Links the physics of climate to marine ecosystem processes, exploring both observed climate impacts from the past and projected ecosystem changes due to human-caused climate change in the future. Case studies include polar, sub-arctic, temperate, tropical, and upwelling ecosystems, and ocean-acidification and its projected impacts. Required: high school or college physics and algebra with a basic understanding of Newton's Laws and the ability to comprehend and construct vector diagrams. Offered: jointly with ENVIR 330.

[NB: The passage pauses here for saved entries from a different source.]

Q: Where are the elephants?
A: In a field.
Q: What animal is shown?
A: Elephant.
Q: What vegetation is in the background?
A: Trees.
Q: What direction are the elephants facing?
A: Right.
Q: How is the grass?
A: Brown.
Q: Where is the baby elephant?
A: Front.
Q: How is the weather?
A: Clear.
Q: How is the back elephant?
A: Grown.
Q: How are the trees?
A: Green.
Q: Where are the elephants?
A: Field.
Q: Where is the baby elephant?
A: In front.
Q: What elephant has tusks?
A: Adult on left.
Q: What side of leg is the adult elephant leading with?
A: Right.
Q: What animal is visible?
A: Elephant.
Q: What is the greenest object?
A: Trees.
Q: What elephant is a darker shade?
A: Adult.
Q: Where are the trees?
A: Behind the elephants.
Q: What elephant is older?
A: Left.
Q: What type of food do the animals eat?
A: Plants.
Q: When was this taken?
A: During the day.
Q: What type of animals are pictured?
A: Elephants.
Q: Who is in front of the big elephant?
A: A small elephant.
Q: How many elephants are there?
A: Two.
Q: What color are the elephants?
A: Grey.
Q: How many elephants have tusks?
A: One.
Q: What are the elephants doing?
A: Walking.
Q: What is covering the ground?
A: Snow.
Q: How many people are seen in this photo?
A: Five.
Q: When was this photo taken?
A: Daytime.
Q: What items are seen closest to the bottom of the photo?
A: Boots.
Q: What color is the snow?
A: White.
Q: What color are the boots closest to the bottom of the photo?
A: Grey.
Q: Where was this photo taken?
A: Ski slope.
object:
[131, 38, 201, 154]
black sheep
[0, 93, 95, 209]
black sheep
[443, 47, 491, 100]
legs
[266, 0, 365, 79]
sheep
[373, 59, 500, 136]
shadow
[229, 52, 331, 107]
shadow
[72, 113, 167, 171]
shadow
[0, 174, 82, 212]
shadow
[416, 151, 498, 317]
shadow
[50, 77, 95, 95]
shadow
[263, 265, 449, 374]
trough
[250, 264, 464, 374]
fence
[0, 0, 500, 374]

This course provides an in-depth introduction to the role of large-scale to local-scale climate processes as agents of change and structure in marine ecosystems. Students will explore the fundamental physical processes linking changes in the ocean with changes in ecosystems. Once a foundation for understanding the biophysical impacts of climate variations is set, lectures will focus on the impacts of large-scale patterns of climate variability and climate change--including the El Niņo-Southern Oscillation, the Pacific Decadal Oscillation, the North Atlantic Oscillation, and human-caused global warming--on marine ecosystems. While the primary focus of the course will be climate impacts on ecosystems, students will also learn the basics of human-caused ocean acidification and its projected impacts on marine ecosystems. Case studies focused on tropical, temperate, upwelling, sub-arctic, and polar marine ecosystems will allow students to apply their understanding for fundamental processes of biophysical interactions to present-day concerns about future climate change impacts on marine ecosystems. Daily ecology vignettes will present a 5 -10 minute overview of the life history of a different marine animal so that by the end of the quarter students will have a collection of material describing a range of habitat requirements and sensitivities for different species that will enrich their understanding of the ecosystem case studies.
Student learning goals
General method of instruction
Class assignments and grading
Lecture grades will be based on weekly reading quizzes, two mid-term exams and a final exam. Lectures and reading materials will be the basis for the mid-term and final exams. Lab/discussion section grades will be based on weekly assignments and attendance.